Maybe all their loved ones have passed. Maybe they were disowned for being LGBTQ. Maybe they can’t afford to travel to see their family. Maybe they’re estranged from their families for all sorts of valid reasons.
There are tens of millions of folks in this country who wish they were spending tomorrow at a table with people who love them, and as a society, we largely don’t pay a whole lot of attention to these tens of millions of stories because it might obligate us to do something.
But many of these folks will spend tomorrow alone, certainly not around loved ones.
I’d like to believe that every family gathering will go out of their way to invite the lonely and estranged to warm tables. I’m sure many will. Maybe most of them. But definitely not every gathering.
That’s not meant to chide anyone, I promise. Life is a busy thing, especially during the holiday season, and it’s hard enough just to get all the pieces in place for the people you’re expecting.
This isn’t about prescribing guilt, which is pretty useless. Not the point.
No, I’m saying all this because when folks ask me what they should say at their Thanksgiving dinner, surrounded by loved ones, if things should come up and tempers are primed to flare and they want to know how to navigate it, I can’t help but feel, especially right now, the response is pretty obvious.
But Charlotte, you might be muttering as you read this, you don’t know my family.
You’re absolutely right. I don’t know your family. I have no idea what combination of countless factors are complicating tomorrow for you.
But I do know that something or someone brought you to that table. Despite everything, you have found yourself sitting with people who love you, perhaps in convoluting and exasperating ways, but love, nonetheless.
You made a choice to gather with family, but there’s another choice you’ll have, too.
When that less-than-pleasant relative intentionally muddies up what could otherwise be good vibes with their desire to provoke and troll and gloat and re-litigate recent events, you can choose to give them exactly what they want.
You can choose to get angry and resentful and match fire with fire and let the annoyance and exhaustion wash over you, which is, I guarantee you, the only thing wanted by someone who shows up to Thanksgiving ready to do battle instead of being grateful for having a family who loves them.
You can give them all that.
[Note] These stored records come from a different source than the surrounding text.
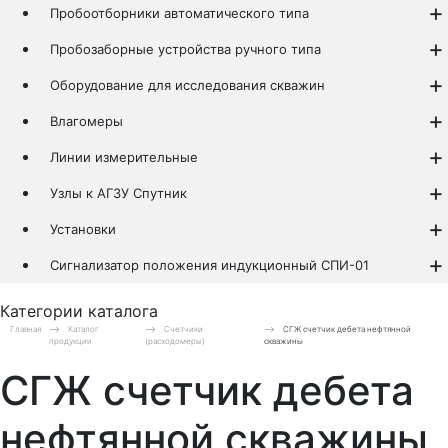
Пробоотборники автоматического типа
Пробозаборные устройства ручного типа
Оборудование для исследования скважин
Влагомеры
Линии измерительные
Узлы к АГЗУ Спутник
Установки
Сигнализатор положения индукционный СПИ-01
Категории каталога
Главная
Каталог
Счетчики
СГЖ счетчик дебета нефтянной
продукции
(расходомеры)
скважины
СГЖ счетчик дебета
нефтянной скважины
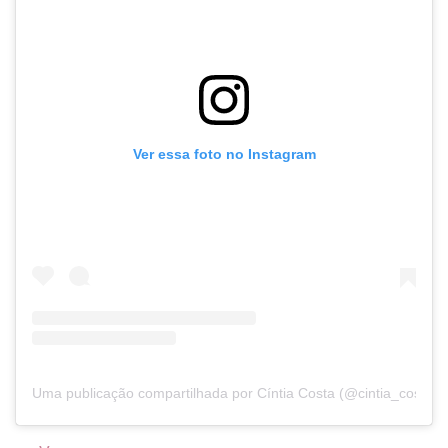
Ver essa foto no Instagram
Uma publicação compartilhada por Cíntia Costa (@cintia_costa)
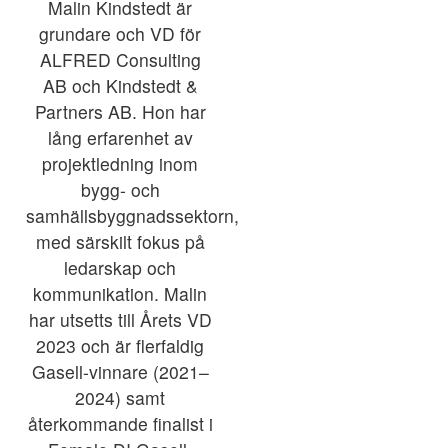
Malin Kindstedt är
grundare och VD för
ALFRED Consulting
AB och Kindstedt &
Partners AB. Hon har
lång erfarenhet av
projektledning inom
bygg- och
samhällsbyggnadssektorn,
med särskilt fokus på
ledarskap och
kommunikation. Malin
har utsetts till Årets VD
2023 och är flerfaldig
Gasell-vinnare (2021–
2024) samt
återkommande finalist i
They’ll be happier than a pig in slop that you’ve taken the bait and will be the character in an anecdote they’ll be thrilled to share at a later date with other sad folks who have a similarly cynical view on holiday gatherings.
Or you could go the other way. You could see through the obvious nonsense, the tragic nature of someone who sits down at a table of loved ones not to count their blessings but tries to find the best angle for making others uncomfortable and angry.
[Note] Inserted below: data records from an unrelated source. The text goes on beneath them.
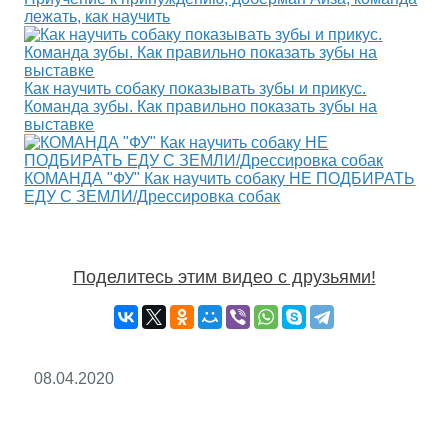
лежать, как научить
Как научить собаку показывать зубы и прикус.
Команда зубы. Как правильно показать зубы на
выставке
КОМАНДА "ФУ" Как научить собаку НЕ ПОДБИРАТЬ
ЕДУ С ЗЕМЛИ/Дрессировка собак
Поделитесь этим видео с друзьями!
08.04.2020
RS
You could recognize how truly sad it is that a grown adult feels the need to do that and you could choose to simply ignore them and give attention where it’s due: the loved ones who came for joy and belonging, who cooked this wonderful dinner, who know, too, what’s important in that moment and what clearly isn’t.
If I were in your shoes, at your table, with your family, in that moment, I’d wanna say this:
“I’m thankful for all of you. I’m grateful to have a family and that we can be together today. I’m glad I have people who love me through thick and thin. I’m thankful I have this often overlooked aspect of my life that so many others don’t have.”
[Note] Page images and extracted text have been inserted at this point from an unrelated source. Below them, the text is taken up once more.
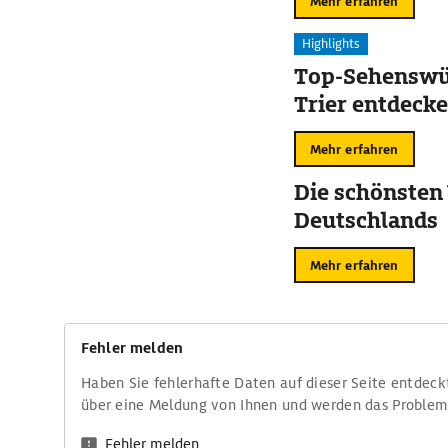
Mehr erfahren
Highlights
Top-Sehenswür
Trier entdeck
Mehr erfahren
Die schönsten
Deutschlands
Mehr erfahren
Fehler melden
Haben Sie fehlerhafte Daten auf dieser Seite entdeck
über eine Meldung von Ihnen und werden das Proble
Fehler melden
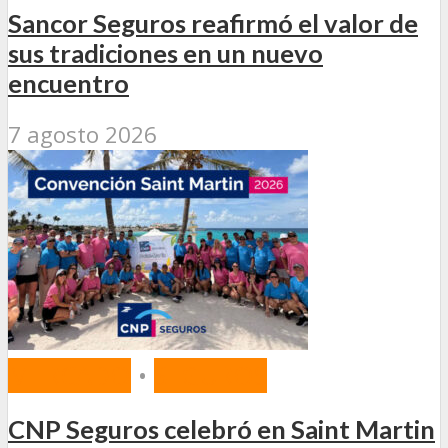
Sancor Seguros reafirmó el valor de
sus tradiciones en un nuevo
encuentro
7 agosto 2026
MERCADO
•
SEGUROS
CNP Seguros celebró en Saint Martin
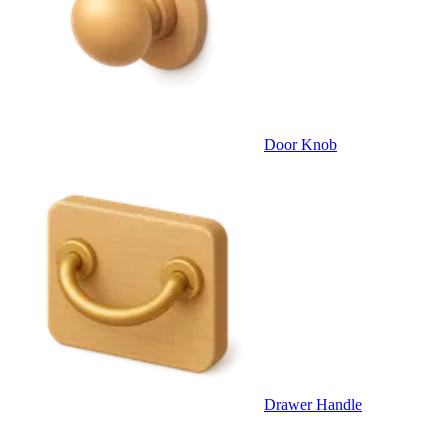
Door Knob
Drawer Handle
I’m not saying it’s easy. Far from it.
But I am saying that when everyone finishes up eating and leaves the table and moves on to other activities and makes warm memories with each other and travels home, they’ll long remember who came to make a pleasant experience for everyone else and who came to be a jackass who can’t read the room.
I promise you they will.
Happy Thanksgiving, y’all.
And the record: I’m thankful for all of you. Truly.
Charlotte, I find your posts to be so thoughtful and compassionate. Thank you for the respite from despair and fear today.
You are truly a lovely person, filled with grace and wisdom. I’m very grateful for you.